Officials at the University of Vermont are celebrating a milestone in their efforts to upgrade athletic facilities at the college in Burlington.
A ceremonial groundbreaking was held in front of the Gutterson Fieldhouse to mark the imminent construction of the new Multi-Purpose Center.  Built in 1963, the Patrick Gym and Gutterson Fieldhouse complex has been the college’s athletic focal point.  A long-planned Multi-Purpose Center will upgrade and create separate hockey and basketball facilities as well as expand academic, social, cultural and health and wellness programs.

UVM Director of Athletics Jeff Schulman says the college has been considering major upgrades for years.  “There’s several components to it.  The first is a major upgrade of recreation and wellness space, a five-fold increase in the amount of dedicated non-varsity space. The second piece is a new event center that will be home to our men’s and women’s basketball programs but also capable of hosting concerts and lectures and academic programs and other campus wide activities. And then the final piece is a major renovation of Gutterson Fieldhouse which has been the home of UVM hockey since the early ‘60’s and it’s kind of an iconic college hockey facility. That’s the multi-purpose project.”

Schulman says the project will benefit more than the college’s 18 varsity sports teams.  “We have such incredible fans and support and they deserve better frankly.

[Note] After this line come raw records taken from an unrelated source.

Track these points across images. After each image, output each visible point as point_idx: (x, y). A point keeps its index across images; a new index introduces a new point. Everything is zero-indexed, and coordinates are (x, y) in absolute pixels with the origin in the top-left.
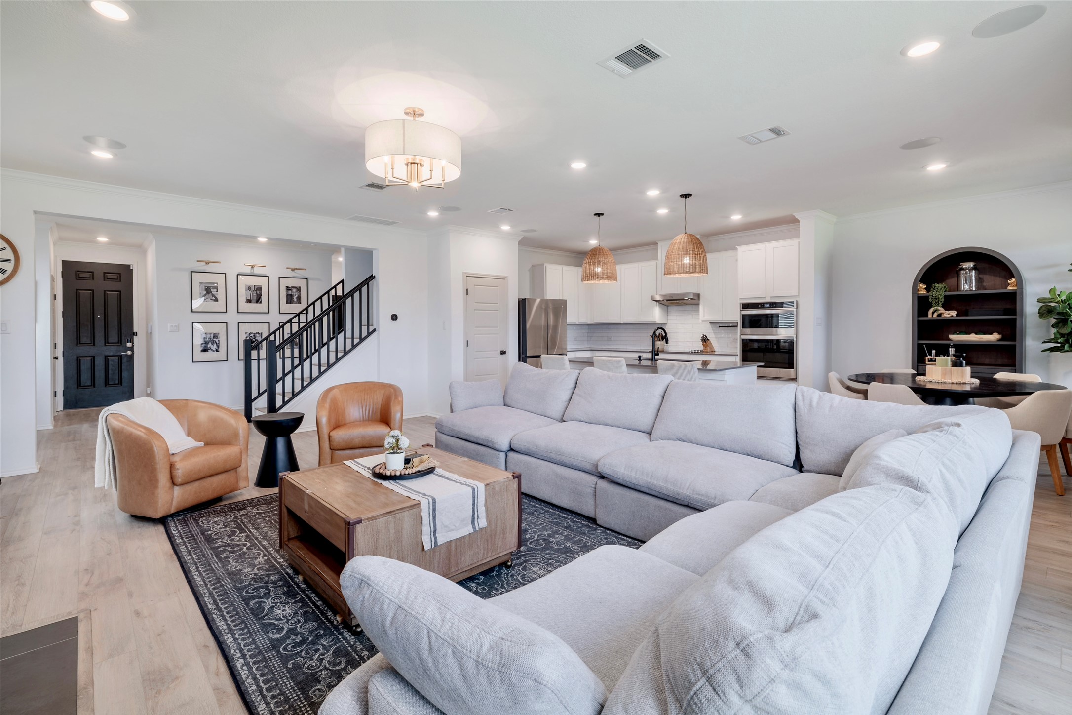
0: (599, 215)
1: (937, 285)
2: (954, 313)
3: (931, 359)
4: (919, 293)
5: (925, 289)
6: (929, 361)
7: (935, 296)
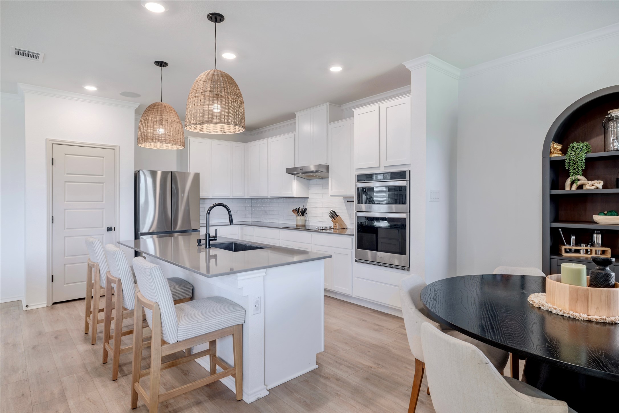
0: (161, 64)
1: (575, 144)
2: (599, 184)
3: (570, 250)
4: (553, 156)
5: (561, 150)
6: (566, 251)
7: (574, 160)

You’ve got great energy in Patrick and Gutterson but you know they’re not modern facilities and that’s been one of the primary goals is really to modernize our athletic physical plant to benefit our student athletes, the student body as a whole and our fans in the community.”  

The college Board of Trustees set a $30 million fundraising goal for the $95 million project before it would allow construction to begin.  UVM Foundation President and CEO Shane Jacobson explains that a $4 million gift announced over the weekend from 1972 graduate Chuck Davis and his wife Marna brought the fundraising total to about $33 million.  The Board has now allowed construction to begin.  “We were able to work with people like Rich and Deb Tarrant who we announced a gift a few months ago of $15 million. And then Chuck and Marna which allowed us to cross the $30 million mark which is the number that the Board had set as a threshold that needed to be crossed so that they had the confidence that the donor community was there to secure the rest of the necessary funding.”

Jacobson says the Multi-Purpose Center project is among a number of goals targeted under a $500 million, eight-year fundraising campaign.  He says after nearly three decades of talk about upgrading the sports facilities donors realized the college was serious about completing the project.  “It is partly about UVM athletics but it is a project for every single UVM student.  A huge footprint of this project is expanding the space for student health, student recreation, student wellness. The fact that the project itself for our donors was actually an investment in every single student really stood out as something different.”

The Multi-Purpose Center’s Recreation and Wellness Center will be named after Chuck Davis’ mother, a 1945 UVM graduate.  The new Tarrant Center, named after donors Rich and Deb Tarrant, will house the college’s basketball programs.

The Multi-Purpose Center is the second largest facilities effort currently being undertaken by UVM. A new $105 million STEM education-research complex is scheduled to be completed this summer.